Russia, a loser in the international system, wants to tear it down. China, as a winner, should want to co-exist, cooperate (and co-opt) where it can.
The EU is best positioned to prod the Chinese leader to reconsider his Ukraine strategy. There is a momentous EU-China summit just weeks away. Beijing will not want the Europeans to view it as the enabler of Russia’s obliteration of European security and of the continent’s worst humanitarian disaster since World War II. China does not want Europe to look at Moscow and Beijing as comrades in a new axis of aggressive autocracies.
The U.S., in concert with Europe, should signal a constructive pathway for China. This is not the time for President Joe Biden’s administration to be discussing new assaults on China’s trade. Washington should have deferred its recent dispatch of former U.S. national security officials, including ex-Joint Chiefs Chairman Michael Mullen, to Taiwan. Instead, it should have sought Beijing’s realignment on the Ukraine crisis.

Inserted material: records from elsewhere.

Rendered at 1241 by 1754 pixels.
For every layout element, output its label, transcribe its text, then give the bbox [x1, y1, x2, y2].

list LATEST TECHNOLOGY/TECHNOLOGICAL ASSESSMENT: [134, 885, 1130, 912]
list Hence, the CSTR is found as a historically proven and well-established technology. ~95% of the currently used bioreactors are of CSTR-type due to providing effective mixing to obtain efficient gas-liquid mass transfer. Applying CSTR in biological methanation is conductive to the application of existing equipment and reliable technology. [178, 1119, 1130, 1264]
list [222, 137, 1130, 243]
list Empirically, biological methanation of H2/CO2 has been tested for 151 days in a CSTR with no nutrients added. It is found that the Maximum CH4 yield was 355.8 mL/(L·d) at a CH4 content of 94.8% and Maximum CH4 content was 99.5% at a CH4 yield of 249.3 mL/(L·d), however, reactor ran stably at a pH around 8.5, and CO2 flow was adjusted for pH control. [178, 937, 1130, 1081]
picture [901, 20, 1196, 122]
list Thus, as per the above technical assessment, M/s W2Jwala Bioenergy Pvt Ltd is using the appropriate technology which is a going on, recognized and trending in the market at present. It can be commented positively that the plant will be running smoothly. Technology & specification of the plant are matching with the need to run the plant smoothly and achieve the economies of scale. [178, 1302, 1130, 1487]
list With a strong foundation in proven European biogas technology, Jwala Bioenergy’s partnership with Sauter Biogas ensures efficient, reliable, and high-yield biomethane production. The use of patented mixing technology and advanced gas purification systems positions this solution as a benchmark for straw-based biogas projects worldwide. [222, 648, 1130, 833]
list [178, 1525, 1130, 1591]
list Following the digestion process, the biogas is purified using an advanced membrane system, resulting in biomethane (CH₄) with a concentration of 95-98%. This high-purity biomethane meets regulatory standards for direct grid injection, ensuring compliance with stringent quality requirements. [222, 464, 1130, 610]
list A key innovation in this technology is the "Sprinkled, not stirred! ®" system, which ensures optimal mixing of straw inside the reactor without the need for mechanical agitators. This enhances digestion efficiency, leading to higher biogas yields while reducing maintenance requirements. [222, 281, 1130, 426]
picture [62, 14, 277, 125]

The EU and the U.S. could encourage Xi to convey to Putin, even if quietly, that a negotiated peace is superior to the interminable costs of war, occupation and insurgency. The destruction and capture of more Ukrainian cities will not make Russia more secure.
Foreign Minister Wang Yi could substantiate China’s offer of “necessary mediation” by proposing to cooperate with a Western partner, perhaps the EU, to forge a cease-fire. Then Ukraine and Russia could explore steps through which an independent, sovereign, neutral Ukraine could gradually re-establish economic ties with both Russia and the West.

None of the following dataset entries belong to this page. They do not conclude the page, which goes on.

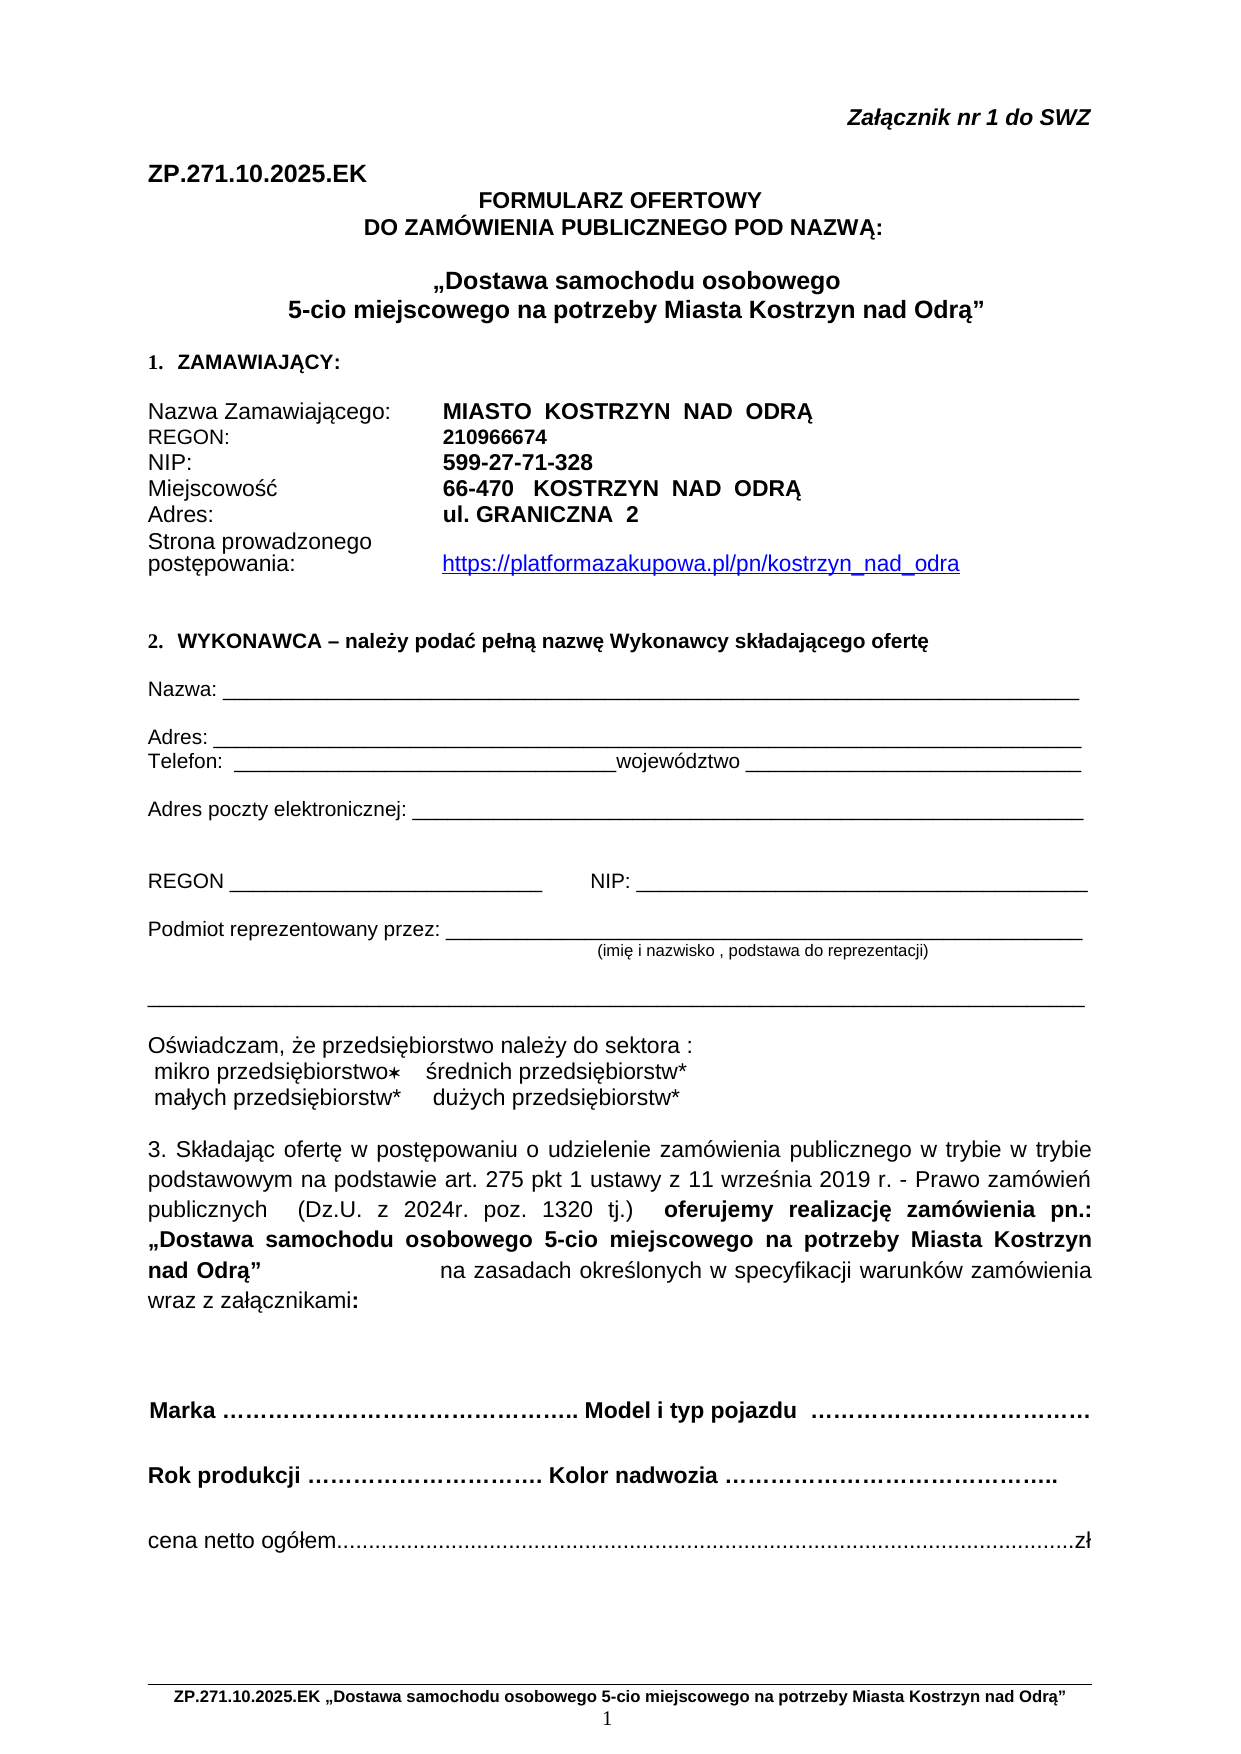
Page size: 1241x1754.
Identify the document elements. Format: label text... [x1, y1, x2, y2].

text Strona prowadzonego [148, 528, 1092, 554]
text Marka ……………………………………….. Model i typ pojazdu …………….………………… [148, 1397, 1092, 1423]
text (imię i nazwisko , podstawa do reprezentacji) [148, 941, 1092, 960]
list WYKONAWCA – należy podać pełną nazwę Wykonawcy składającego ofertę [148, 629, 1092, 653]
text _________________________________________________________________________________ [148, 984, 1092, 1008]
text postępowania: https://platformazakupowa.pl/pn/kostrzyn_nad_odra [148, 554, 1092, 576]
text Adres poczty elektronicznej: __________________________________________________________ [148, 797, 1092, 821]
text NIP: 599-27-71-328 [148, 449, 1092, 475]
list ZAMAWIAJĄCY: [148, 350, 1092, 374]
text Nazwa: __________________________________________________________________________ [148, 677, 1092, 701]
text ZP.271.10.2025.EK [148, 158, 1092, 187]
text Podmiot reprezentowany przez: _______________________________________________________ [148, 917, 1092, 941]
text małych przedsiębiorstw* dużych przedsiębiorstw* [148, 1084, 1092, 1111]
text Adres: ul. GRANICZNA 2 [148, 501, 1092, 528]
text DO ZAMÓWIENIA PUBLICZNEGO POD NAZWĄ: [148, 214, 1092, 240]
list 3. Składając ofertę w postępowaniu o udzielenie zamówienia publicznego w trybie w trybie podstawowym na podstawie art. 275 pkt 1 ustawy z 11 września 2019 r. - Prawo zamówień publicznych (Dz.U. z 2024r. poz. 1320 tj.) oferujemy realizację zamówienia pn.: „Dostawa samochodu osobowego 5-cio miejscowego na potrzeby Miasta Kostrzyn nad Odrą” na zasadach określonych w specyfikacji warunków zamówienia wraz z załącznikami: [148, 1136, 1092, 1313]
text Adres: ___________________________________________________________________________ [148, 725, 1092, 749]
text Telefon: _________________________________województwo _____________________________ [148, 749, 1092, 773]
text Oświadczam, że przedsiębiorstwo należy do sektora : [148, 1032, 1092, 1058]
text 5-cio miejscowego na potrzeby Miasta Kostrzyn nad Odrą” [148, 295, 1125, 324]
text FORMULARZ OFERTOWY [148, 187, 1092, 214]
text Załącznik nr 1 do SWZ [148, 103, 1092, 130]
text REGON ___________________________ NIP: _______________________________________ [148, 869, 1092, 893]
text Rok produkcji …………………………. Kolor nadwozia …………………………………….. [148, 1462, 1092, 1488]
text mikro przedsiębiorstwo średnich przedsiębiorstw* [148, 1058, 1092, 1084]
text Miejscowość 66-470 KOSTRZYN NAD ODRĄ [148, 475, 1092, 501]
text REGON: 210966674 [148, 425, 1092, 449]
text „Dostawa samochodu osobowego [148, 266, 1125, 295]
text cena netto ogółem....................................................................................................................zł [148, 1527, 1092, 1554]
text Nazwa Zamawiającego: MIASTO KOSTRZYN NAD ODRĄ [148, 398, 1092, 425]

Instead of watching Ukraine become a dividing line in a new Cold War, the EU, U.S. and China could help it rebuild as a bridge between East and West.
China will have to decide quickly whether its long-term strategy is to sustain Putin’s destructive chaos or to pursue Xi’s idea of a “new type of great power relations.” Great powers do not smash the peaceful global orders that enabled their rise without incurring unpredictable and unhappy consequences.